As an editor for the Radical History Review, I spend a lot of time counting characters (text characters that is). Duke University Press, the publisher of the journal, allows a fixed number of journal pages per volume. Short of typesetting an article, the most accurate way for RHR editors to estimate the length of a given article or entire issue is to count characters (yes, spaces count, and so do footnotes). Occasionally we have a space crunch toward the end of a volume and the pressure is on. If there is a huge overage, the game is political, determining which authors might be willing to postpone publication of their piece to a later issue. If it is a smaller amount, authors and editors are forced to tighten the text or remove/shrink images. It doesn’t take long before the cutting war becomes a word-by-word battle where every character counts (and the hefty penalty fee assessed by the publisher for overage looms large). When we begin constructing an issue, the 600,000+ character space seems vast, but as it comes down to the wire claustrophobia sets in.

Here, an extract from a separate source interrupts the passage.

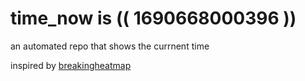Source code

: # time_now is (( 1690668000396 ))

an automated repo that shows the currnent time

inspired by [breakingheatmap](https://github.com/breakingheatmap/breakingheatmap)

Unlike a Twitterer bending to duck a 140-character limit, the journal author/editor can go only so far with creative solutions since the text must adhere to the Chicago Manual of Style and Merriam-Webster Dictionary. Although the dictionary is growing it doesn’t allow for the creative abbreviations being pioneered by twitterati. It usually means following Strunk and White’s advice: “Omit useless words.” Not surprisingly, the intense editing done under the character-limit gun tends to yield excellent results.
As we help our students discover the value that comes along with the frustrations of editing, I think that space constraints can play a valuable role. When a student shortens a text or tweet, they are employing some of the same skills necessary for communication efficiency in other contexts.
New technologies are not the first to put a price tag on characters. An Op-Ed in the New York Times over the summer pointed to some humorous abbreviations invented by penny-pinching telegraph senders facing 15-character and 10-word limits. I am intrigued by the expressions that the editors of the “The Anglo-American Telegraphic Code” (1891) deemed worthy of inclusion. Some of them are not phrases I see often these days (“can you recommend to me a good female cook,” abbreviated “CRISP”); others are (“taxation is oppressive”, “ORGANISM” for short).
Here is an excerpt, including some other abbreviations you may choose to use in your next tweet:
ABANDONEE Abandoned in a sinking condition
ABETTING Everything depends on the ability with which it is (they are) handled.
ABUSAGE His (their) absence is rather mysterious.
ACESCET Has met with a trifling accident.
I see that this post is already at 2775 characters, so I best stop here.